Report by: Colleen O’Brien

Seductive and Provocative

C/O Berlin – “Timeless Beauty”

timeless_beautyExhibition: “Timeless Beauty” photo by: Andrea Ongaro

The blurry limit between art and commerce has always lent itself to a particular kind of image. “Timeless beauty 100 years of fashion photography from Man Ray to Mario Testino” at the C/O Berlin explores the saga of fashion photography, from its very beginning to the present.

Dark rooms and an elegant display of photos tell us how this amazing genre recorded the costume of an era an influenced the dreams of so many people during a century, inventing a strong impact style for magazines like Vogue and Vanity Fair that still rule today.

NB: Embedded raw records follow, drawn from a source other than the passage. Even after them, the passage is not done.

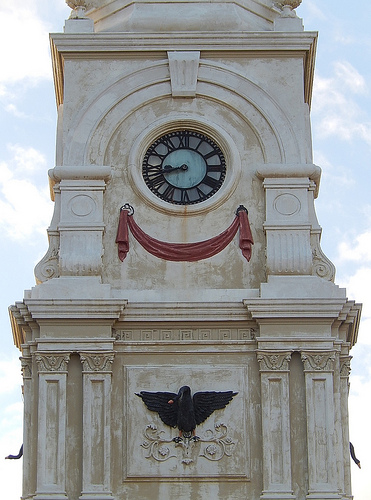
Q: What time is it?
A: 8:43.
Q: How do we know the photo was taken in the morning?
A: It is 8:43 and it is light outside.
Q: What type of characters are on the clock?
A: Roman numerals.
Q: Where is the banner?
A: Beneath the clock.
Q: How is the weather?
A: Partly cloudy.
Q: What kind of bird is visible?
A: Black swan.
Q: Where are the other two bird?
A: On the sides of the clock.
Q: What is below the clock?
A: Sash.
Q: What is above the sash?
A: Clock.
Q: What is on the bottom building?
A: Bird.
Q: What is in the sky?
A: Clouds.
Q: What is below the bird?
A: Flowers.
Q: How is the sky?
A: Partly cloudy.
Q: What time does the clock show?
A: 8:44.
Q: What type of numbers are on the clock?
A: Roman numerals.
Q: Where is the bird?
A: On tower.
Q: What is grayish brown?
A: Tower.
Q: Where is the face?
A: On clock.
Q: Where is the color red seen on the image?
A: Representation of draped cloth.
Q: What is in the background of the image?
A: Sky.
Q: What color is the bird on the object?
A: Black.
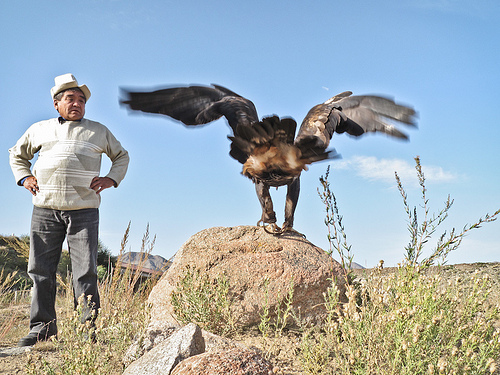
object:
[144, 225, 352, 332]
rock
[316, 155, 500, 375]
plant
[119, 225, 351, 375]
rocky area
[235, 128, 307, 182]
bird body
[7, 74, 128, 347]
man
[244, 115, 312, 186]
tail feather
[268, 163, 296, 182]
face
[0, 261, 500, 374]
desert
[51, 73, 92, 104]
hat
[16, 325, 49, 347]
shoe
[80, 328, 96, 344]
shoe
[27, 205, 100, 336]
jeans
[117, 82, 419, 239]
bird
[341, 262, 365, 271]
mountain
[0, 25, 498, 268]
background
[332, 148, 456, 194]
cloud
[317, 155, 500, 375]
grass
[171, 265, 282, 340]
plants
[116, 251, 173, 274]
mountain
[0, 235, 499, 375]
field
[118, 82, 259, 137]
left wing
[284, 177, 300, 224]
right leg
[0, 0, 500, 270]
sky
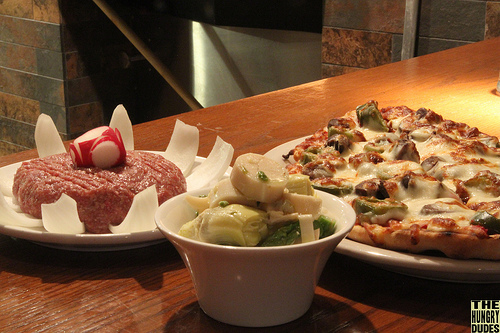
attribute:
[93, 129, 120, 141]
radish — garnish, sliced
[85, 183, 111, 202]
beef — patty, raw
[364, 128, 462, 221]
pizza — vegetable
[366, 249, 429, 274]
plate — ceramic, white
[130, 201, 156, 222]
onion — piece, raw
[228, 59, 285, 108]
table — wood, oak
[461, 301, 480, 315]
watermark — here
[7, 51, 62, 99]
wall — brick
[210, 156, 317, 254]
vegetables — cooked, green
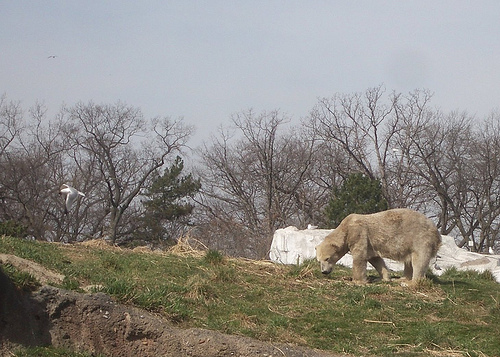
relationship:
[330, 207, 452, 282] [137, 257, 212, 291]
bear in field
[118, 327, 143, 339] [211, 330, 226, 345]
dirt on ground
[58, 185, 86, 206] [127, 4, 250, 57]
bird in sky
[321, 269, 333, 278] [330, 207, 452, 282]
nose of bear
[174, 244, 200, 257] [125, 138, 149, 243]
straw under tree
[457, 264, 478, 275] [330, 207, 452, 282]
snow behind bear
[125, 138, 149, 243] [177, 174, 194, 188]
tree has leaves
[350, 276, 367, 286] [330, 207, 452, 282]
paw of bear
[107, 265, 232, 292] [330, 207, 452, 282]
grass under bear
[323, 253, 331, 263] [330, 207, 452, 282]
eye of bear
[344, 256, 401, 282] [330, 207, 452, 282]
legs of bear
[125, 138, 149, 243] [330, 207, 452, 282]
tree near bear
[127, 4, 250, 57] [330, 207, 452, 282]
sky above bear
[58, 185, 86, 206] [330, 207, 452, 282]
bird near bear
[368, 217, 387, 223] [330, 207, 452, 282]
fur of bear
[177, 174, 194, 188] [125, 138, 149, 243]
leaves of tree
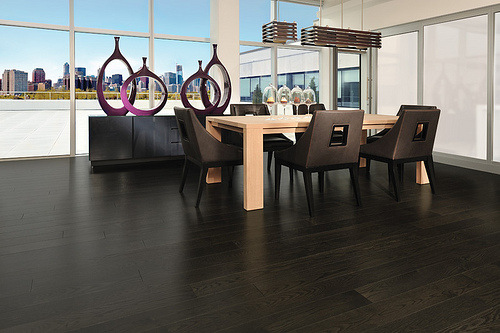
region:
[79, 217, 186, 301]
this is the floor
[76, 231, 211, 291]
the floor is made of wood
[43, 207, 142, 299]
the floor is black in color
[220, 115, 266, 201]
this is a table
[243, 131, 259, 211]
the table is wooden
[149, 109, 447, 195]
these are some chairs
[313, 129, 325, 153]
the chair is black in color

The eccentric language of the wonderful photos (and models!), leads us not only through the exhibition and lets us retrace its glossy past, but it also gives us a huge amount of tips on how to utilize the elegance of the past in our own fashion  choices today.

Report by: Andrea Ongaro

Color and Contrast
Galerie Guido W. Baudach Wedding – “JANUS”  September 11th-October 27th 12-6pm

erik_van_lieshoutOnlooker examines the “JANUS” Exhibition. Photo by: Marie Burrows

Tucked away in a courtyard in Wedding is Galerie Guido W. Baudach, currently housing the work of Dutch artist  Erik van Lieshout.  His latest exhibition ‘JANUS’ is his second solo exhibition and consists primarily of two videos, ‘JANUS’ and ‘Jail’, which are housed in a large, colourful construction made of materials including wood, colored card, and lace. The back wall is also lined with three impressive large scale drawings, which are also part of the erratic, collage-like production process Lieshout employs.

Over on Friedrichstrasse at Galerie Christian Ehrentraut is the Indonesian artist Yudi Noor‘s exhibition ‘Accumulation and the Hereafter Perception’. Noor’s second solo exhibition at the gallery includes a number of carefully placed assemblage pieces, sculptures and embroideries which playfully combine notions of mysicism, minimalism and pop-culture.

Floor sculptures combining architectural material samples sit alongside embroidered sculptures and other assemblages making use of a a wide range of materials, including wood, metal, rubber and plexiglass. Paticularly interesting is installation sulpture ‘Patience on top of patience’ which includes quirkliy embroidered denim presented on a pole like structure. Overall an interesting and fresh perspective of Noor’s conceptual, spiritual and social outlooks.